I'm a college student, just beginning to study Elementary Set Theory. In studying about the definition of injective and surjective function, out of curiosity, it came to my mind a question about the definition these functions:
1) How did they came up with such definition? How did it came about & why must it be defined that way? What is so special about injective & surjective function that makes them has to be defined in such a way?
To make clear the context of my question, here are the conditions of this question:
- "In short" injective functions are defined as: for every element in the codomain, there is at "most" one element that maps to it from the domain. For Surjective functions: for every element in the codomain, there is at "least" one element that maps to it from the domain.
- As you can see, i'm not seeking about what exactly the definition of an Injective or Surjective function is (a lot of sites provide that information just from googling), but rather about why is it defined that way? What makes it so special that it has to be given it's own terminology (injective & Surjective functions)?
- Lastly, i'm just a human so if something is not clear about this post, just let me know in the comment & i'll try to edit the post to make it clearer.
I don't know how the real story goes and this is just a rough speculation in trying to guess how it came about (it is possible to be something along this line but don't see it as the real truth though):
- The person who first coined these terms (surjective & injective functions) was, at first, trying to study about functions (in terms of set theory) & what conditions made them invertible. He observed that some functions are easily invertible ("bijective function") while some are not possible to have any kind of inverse. As he continue to study, he discovers that some functions can have inverses if certain conditions are met, as if they were "semi" invertible type of functions.
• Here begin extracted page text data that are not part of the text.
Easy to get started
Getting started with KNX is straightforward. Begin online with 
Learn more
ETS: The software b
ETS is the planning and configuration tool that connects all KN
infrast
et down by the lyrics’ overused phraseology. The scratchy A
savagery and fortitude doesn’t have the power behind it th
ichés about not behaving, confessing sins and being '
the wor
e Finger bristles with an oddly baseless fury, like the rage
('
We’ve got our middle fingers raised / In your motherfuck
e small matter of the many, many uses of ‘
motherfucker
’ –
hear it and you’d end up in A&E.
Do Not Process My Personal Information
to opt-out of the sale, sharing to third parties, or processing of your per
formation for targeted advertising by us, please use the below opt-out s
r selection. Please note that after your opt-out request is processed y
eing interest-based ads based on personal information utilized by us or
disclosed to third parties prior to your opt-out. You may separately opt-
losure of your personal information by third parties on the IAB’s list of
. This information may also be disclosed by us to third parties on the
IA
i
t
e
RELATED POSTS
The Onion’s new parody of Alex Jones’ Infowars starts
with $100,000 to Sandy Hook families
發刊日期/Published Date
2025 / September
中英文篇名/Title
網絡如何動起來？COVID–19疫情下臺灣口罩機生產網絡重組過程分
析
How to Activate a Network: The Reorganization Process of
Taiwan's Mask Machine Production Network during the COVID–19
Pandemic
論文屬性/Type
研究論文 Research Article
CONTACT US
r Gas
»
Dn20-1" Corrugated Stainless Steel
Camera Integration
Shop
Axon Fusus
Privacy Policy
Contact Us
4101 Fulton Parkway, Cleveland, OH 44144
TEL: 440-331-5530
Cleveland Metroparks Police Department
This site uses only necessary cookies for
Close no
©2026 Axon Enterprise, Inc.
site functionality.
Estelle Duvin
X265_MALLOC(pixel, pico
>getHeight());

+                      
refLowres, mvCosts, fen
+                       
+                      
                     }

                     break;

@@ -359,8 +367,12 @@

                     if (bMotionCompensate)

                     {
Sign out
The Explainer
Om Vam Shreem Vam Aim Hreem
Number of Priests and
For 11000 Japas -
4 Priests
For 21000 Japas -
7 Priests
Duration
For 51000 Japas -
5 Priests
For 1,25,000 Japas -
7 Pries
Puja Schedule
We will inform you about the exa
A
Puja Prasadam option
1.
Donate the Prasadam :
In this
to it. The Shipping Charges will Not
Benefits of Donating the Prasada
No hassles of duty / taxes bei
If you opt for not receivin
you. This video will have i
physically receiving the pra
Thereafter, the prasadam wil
He discovers that these conditions can be distuingish into two types: right invertible or left invertible. Later on he can distuingish that, only those function who maps with a specific type of pattern can have a left inverse (which he called the pattern "injective"). And a similar thing happened as he discovered the pattern for surjective functions. So in short my opinion is: is not like he wanted to define injective & surjective function like so, but it just happened that he "discovered it" in "that form". Hence, the definition of injective & Surjective function. But, again, this is just me trying to be Mr. Know it all. I hope I'm not being too rude. If anyone do know the real story, do share.